> WORK REQUIRED
Beginning with the line that contains "تقدیر معاون اول", output each line below exactly through the last one, both included, and nothing else.
== Segment start ==
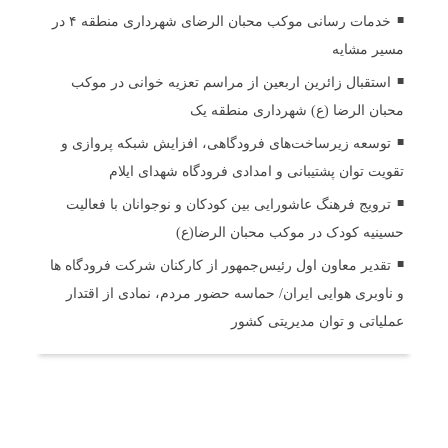
خدمات رسانی موکب محبان الرضای شهرداری منطقه ۴ در
مسیر مشایه
استقبال زائرین اربعین از مراسم تعزیه خوانی در موکب
محبان الرضا (ع) شهرداری منطقه یک
توسعه زیرساخت‌های فرودگاهی، افزایش شبکه پروازی و
تقویت توان پشتیبانی و امدادی فرودگاه شهدای ایلام
ترویج فرهنگ عاشورایی بین کودکان و نوجوانان با فعالیت
حسینیه کودک در موکب محبان الرضا(ع)
تقدیر معاون اول رئیس‌جمهور از کارکنان شرکت فرودگاه ها
و ناوبری هوایی ایران/ حماسه حضور مردم، نمادی از اقتدار
عملیاتی و توان مدیریتی کشور
ثبت دیدگاه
== Segment end ==
> THE ANSWER
تقدیر معاون اول رئیس‌جمهور از کارکنان شرکت فرودگاه ها
و ناوبری هوایی ایران/ حماسه حضور مردم، نمادی از اقتدار
عملیاتی و توان مدیریتی کشور
ثبت دیدگاه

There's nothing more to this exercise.